◆ Page extract ◆
Minamestane

Clinical data
- ATC code: None;

Identifiers
- IUPAC name 4-aminoandrosta-1,4,6-triene-3,17-dione;
- CAS Number: 105051-87-4;
- PubChem CID: 65886;
- ChemSpider: 59295;
- UNII: J02058ABVE;
- CompTox Dashboard (EPA): DTXSID40883152 ;

Chemical and physical data
- Formula: C_{19}H_{23}NO_{2}
- Molar mass: 297.398 g·mol^{−1}
- 3D model (JSmol): Interactive image;
- SMILES O=C4\C=C/[C@]3(C(/C=C\[C@H]2[C@H]1[C@@](C(=O)CC1)(CC[C@@H]23)C)=C4/N)C;
- InChI InChI=1S/C19H23NO2/c1-18-10-8-15(21)17(20)14(18)4-3-11-12-5-6-16(22)19(12,2)9-7-13(11)18/h3-4,8,10-13H,5-7,9,20H2,1-2H3/t11-,12-,13-,18+,19-/m0/s1; Key:DAKHYLIFCYPHQW-KZQROQTASA-N;

= Minamestane =

Chemical compound

Minamestane (INN (former developmental code name FCE-24,928) is a steroidal aromatase inhibitor which was under development by Farmitalia-Carlo Erba as an antineoplastic agent in the mid-1990s but was never marketed.

Unlike other steroidal aromatase inhibitors such as formestane and exemestane, minamestane does not have androgenic properties.

◆ Dataset content ◆

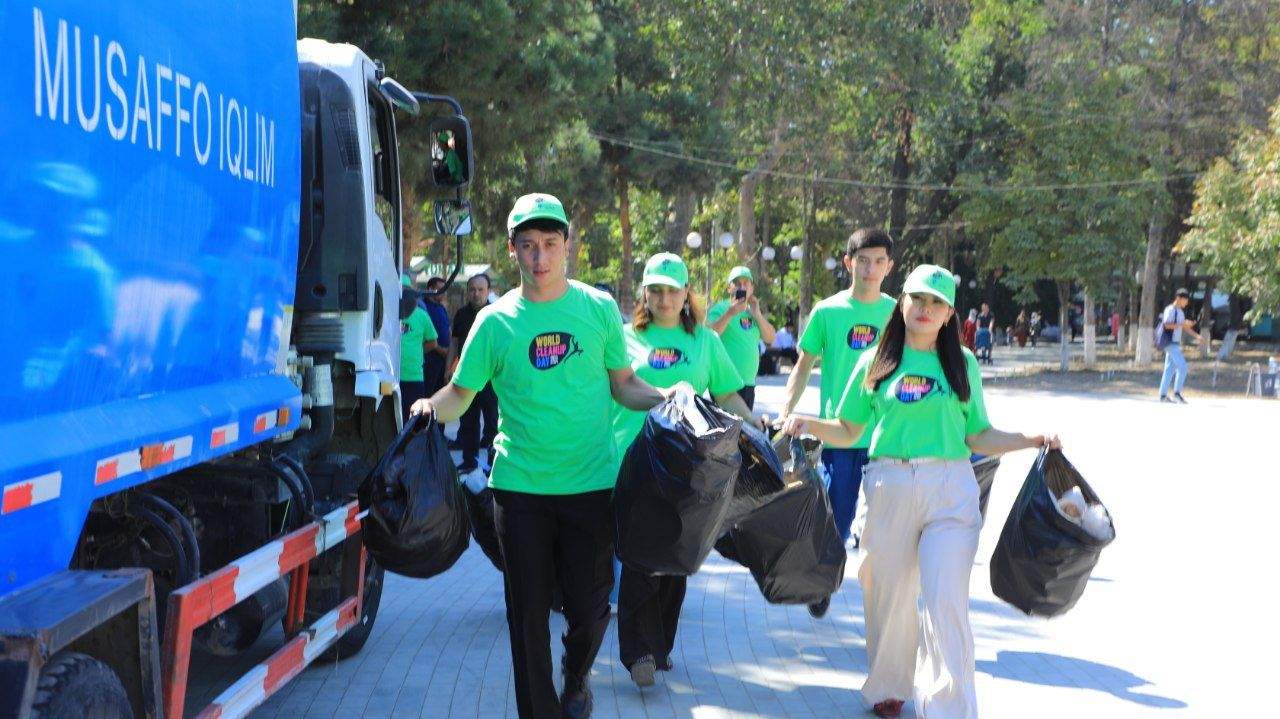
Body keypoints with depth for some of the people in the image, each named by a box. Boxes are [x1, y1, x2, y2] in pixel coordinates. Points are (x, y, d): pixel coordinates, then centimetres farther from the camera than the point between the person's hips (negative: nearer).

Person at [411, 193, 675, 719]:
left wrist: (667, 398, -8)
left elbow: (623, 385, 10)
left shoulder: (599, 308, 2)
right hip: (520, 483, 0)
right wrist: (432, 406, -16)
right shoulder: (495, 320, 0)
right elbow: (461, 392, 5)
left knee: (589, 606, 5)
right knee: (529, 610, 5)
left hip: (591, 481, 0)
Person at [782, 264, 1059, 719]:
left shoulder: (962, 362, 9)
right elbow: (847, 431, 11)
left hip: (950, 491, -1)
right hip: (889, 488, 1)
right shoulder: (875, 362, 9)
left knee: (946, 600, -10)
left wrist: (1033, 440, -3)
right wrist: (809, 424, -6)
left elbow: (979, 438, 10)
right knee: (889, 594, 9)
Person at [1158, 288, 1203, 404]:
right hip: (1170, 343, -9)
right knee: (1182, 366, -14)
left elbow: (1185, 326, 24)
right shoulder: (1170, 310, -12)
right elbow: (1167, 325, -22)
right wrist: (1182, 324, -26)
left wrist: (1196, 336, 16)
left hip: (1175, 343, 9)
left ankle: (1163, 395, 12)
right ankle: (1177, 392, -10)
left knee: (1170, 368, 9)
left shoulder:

◆ Work instruction ◆
In the minamestane article, which company was developing minamestane as an antineoplastic agent? The entries that accompany the minamestane article are not required.

◆ Reply ◆
Farmitalia-Carlo Erba